One other aside: there was much talk of Castaneda's idea of a "modus vivendi" - he was a bit weaselly about the semantics of that versus a "truce." What's ironic is that in the post-cartel era, Colombia applied the modus vivendi model. I don't want to get into the overall paramilitary-government relations issue, but in Medellin many people feel that there was an agreement reached to let para leader Don Berna control the plaza as long as he tamped down the previously horrible violence. There's even a great Colombianism for it: "donbernabilidad." This worked for the entire middle part of the last decade, and bought the city some time to do genuinely positive things, creating the conditions for the much-discussed Medellin miracle. But guess what! After he model broke down, which is a big part of why violence returned so dramatically to Medellin the last few years (though it seems to be down a bit this year). Was the modus vivendi worth it? I don't know. The point is that such things are very inherently unstable, and Castaneda to me was a bit flip about the concept. (Not to mention the issue of whether such a thing is even possible now that the Mexican groups have diversified their criminal activities so much. A modus vivendi on drugs is one thing: screw the US. But a modus vivendi with extortion makes you Sicily.)

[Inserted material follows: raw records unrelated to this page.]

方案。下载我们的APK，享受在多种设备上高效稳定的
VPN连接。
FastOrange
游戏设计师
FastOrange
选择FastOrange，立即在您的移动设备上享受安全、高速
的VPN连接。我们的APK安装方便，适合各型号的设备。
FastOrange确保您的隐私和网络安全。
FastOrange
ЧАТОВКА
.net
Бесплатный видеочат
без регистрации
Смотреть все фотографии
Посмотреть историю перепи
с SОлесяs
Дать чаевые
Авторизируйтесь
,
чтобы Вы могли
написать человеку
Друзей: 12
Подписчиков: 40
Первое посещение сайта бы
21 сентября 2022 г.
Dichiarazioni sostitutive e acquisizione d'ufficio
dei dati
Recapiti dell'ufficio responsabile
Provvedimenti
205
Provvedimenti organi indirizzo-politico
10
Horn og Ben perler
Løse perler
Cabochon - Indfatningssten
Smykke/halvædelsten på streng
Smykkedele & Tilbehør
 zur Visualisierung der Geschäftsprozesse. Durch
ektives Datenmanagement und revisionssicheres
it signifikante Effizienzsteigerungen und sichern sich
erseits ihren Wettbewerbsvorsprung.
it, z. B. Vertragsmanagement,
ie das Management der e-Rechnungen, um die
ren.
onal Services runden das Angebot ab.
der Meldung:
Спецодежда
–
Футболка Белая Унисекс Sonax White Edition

PC, doesn't look like it's up yet, but it was a Council on Foreign Relations event and it seems they usually post some combo of audio/video/transcript, so you might wanna check in a few days.
I've often found Castañeda kind of mushy as to what he means by the MO. Sometimes (like in La Guerra Fallida), he basically makes it sound like just kind of like the unspoken agreement you have in most developed countries, basically the mob knows that they can get away with a lot, but killing cops or public officials is a bridge to far and will likely lead to their destruction. In Mexico, that doesn't really exist, and is sorely missing.
But other times, Castañeda can sound like he's arguing for a deal with the devil, which personally I don't think has a chance of working on its own terms, moral calculations to one side. So which is it JC?
So if he wants a Mexican Don Berna, I don't know, I kind of feel like the only city that would be a candidate for anything that extreme would be Juárez, and even then, it's not sustainable in the long term IMO.